Within the framework, you can directly utilize the built-in `TiDBVectorClient`, as demonstrated by integrations like [Langchain](https://python.langchain.com/docs/integrations/vectorstores/tidb_vector) and  [Llama index](https://docs.llamaindex.ai/en/stable/community/integrations/vector_stores.html#using-a-vector-store-as-an-index),  to seamlessly interact with TiDB Vector. This approach abstracts away the need to manage the underlying ORM, simplifying your interaction with the vector store.

We provide `TiDBVectorClient` which is based on sqlalchemy, you need to use `pip install tidb-vector[client]` to install it.

Create a `TiDBVectorClient` instance:

```python
from tidb_vector.integrations import TiDBVectorClient

TABLE_NAME = 'vector_test'
CONNECTION_STRING = 'mysql+pymysql://<USER>:<PASSWORD>@<HOST>:4000/<DB>?ssl_verify_cert=true&ssl_verify_identity=true'

tidb_vs = TiDBVectorClient(
    # the table which will store the vector data
    table_name=TABLE_NAME,
    # tidb connection string
    connection_string=CONNECTION_STRING,
    # the dimension of the vector, in this example, we use the ada model, which has 1536 dimensions
    vector_dimension=1536,
    # if recreate the table if it already exists
    drop_existing_table=True,
)
```

Bulk insert:

```python
ids = [
    "f8e7dee2-63b6-42f1-8b60-2d46710c1971",
    "8dde1fbc-2522-4ca2-aedf-5dcb2966d1c6",
    "e4991349-d00b-485c-a481-f61695f2b5ae",
]
documents = ["foo", "bar", "baz"]
embeddings = [
    text_to_embedding("foo"),
    text_to_embedding("bar"),
    text_to_embedding("baz"),
]
metadatas = [
    {"page": 1, "category": "P1"},
    {"page": 2, "category": "P1"},
    {"page": 3, "category": "P2"},
]

tidb_vs.insert(
    ids=ids,
    texts=documents,
    embeddings=embeddings,
    metadatas=metadatas,
)
```

Query:

```python
tidb_vs.query(text_to_embedding("foo"), k=3)

# query with filter
tidb_vs.query(text_to_embedding("foo"), k=3, filter={"category": "P1"})
```

Bulk delete:

```python
tidb_vs.delete(["f8e7dee2-63b6-42f1-8b60-2d46710c1971"])

# delete with filter
tidb_vs.delete(["f8e7dee2-63b6-42f1-8b60-2d46710c1971"], filter={"category": "P1"})
```

## Examples

There are some examples to show how to use the tidb-vector-python to interact with TiDB Vector in different scenarios.

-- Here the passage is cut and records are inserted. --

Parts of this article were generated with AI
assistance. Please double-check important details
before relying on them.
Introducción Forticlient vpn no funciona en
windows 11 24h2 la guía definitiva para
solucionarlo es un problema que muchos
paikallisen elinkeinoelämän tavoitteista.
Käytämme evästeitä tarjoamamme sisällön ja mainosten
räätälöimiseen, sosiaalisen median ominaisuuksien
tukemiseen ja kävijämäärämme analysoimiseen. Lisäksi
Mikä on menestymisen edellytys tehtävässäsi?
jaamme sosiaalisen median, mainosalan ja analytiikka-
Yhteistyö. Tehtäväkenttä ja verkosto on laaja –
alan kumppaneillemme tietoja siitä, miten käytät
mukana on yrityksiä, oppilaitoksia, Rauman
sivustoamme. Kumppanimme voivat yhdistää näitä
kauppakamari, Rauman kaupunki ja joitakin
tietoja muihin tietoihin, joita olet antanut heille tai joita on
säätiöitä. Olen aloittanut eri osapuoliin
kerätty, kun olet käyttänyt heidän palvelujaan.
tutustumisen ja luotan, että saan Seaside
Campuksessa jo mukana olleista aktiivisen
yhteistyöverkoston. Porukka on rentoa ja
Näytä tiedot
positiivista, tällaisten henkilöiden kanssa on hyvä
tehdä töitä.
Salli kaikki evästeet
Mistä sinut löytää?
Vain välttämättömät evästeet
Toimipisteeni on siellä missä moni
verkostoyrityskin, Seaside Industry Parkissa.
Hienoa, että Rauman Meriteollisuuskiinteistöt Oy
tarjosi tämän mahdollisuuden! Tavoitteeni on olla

- [OpenAI Embedding](./examples/openai_embedding/README.md): use the OpenAI embedding model to generate vectors for text data, store them in TiDB Vector, and search for similar text.
- [Image Search](./examples/image_search/README.md): use the OpenAI CLIP model to generate vectors for image and text, store them in TiDB Vector, and search for similar images.
- [LlamaIndex RAG with UI](./examples/llamaindex-tidb-vector-with-ui/README.md): use the LlamaIndex to build an [RAG(Retrieval-Augmented Generation)](https://docs.llamaindex.ai/en/latest/getting_started/concepts/) application.

for more examples, see the [examples](./examples) directory.